Aim of the exercise
Write out the lines below exactly as they appear, without the pictures.

(Stored data entries)

▼

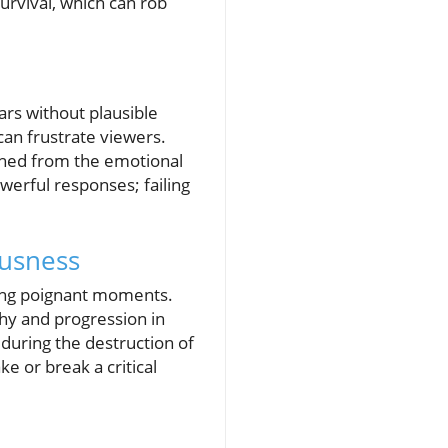
survival, which can rob
ars without plausible
 can frustrate viewers.
ached from the emotional
werful responses; failing
ousness
ring poignant moments.
hy and progression in
ring the destruction of
e or break a critical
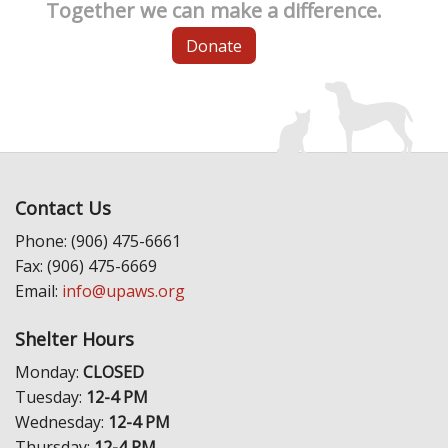
Together we can make a difference.
Donate
Contact Us
Phone: (906) 475-6661
Fax: (906) 475-6669
Email:
info@upaws.org
Shelter Hours
Monday:
CLOSED
Tuesday:
12-4 PM
Wednesday:
12-4 PM
Thursday:
12-4 PM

▲

Task response
survival, which can rob
ars without plausible
 can frustrate viewers.
ached from the emotional
werful responses; failing
ousness
ring poignant moments.
hy and progression in
ring the destruction of
e or break a critical
Together we can make a difference.
Donate
Contact Us
Phone: (906) 475-6661
Fax: (906) 475-6669
Email:
info@upaws.org
Shelter Hours
Monday:
CLOSED
Tuesday:
12-4 PM
Wednesday:
12-4 PM
Thursday:
12-4 PM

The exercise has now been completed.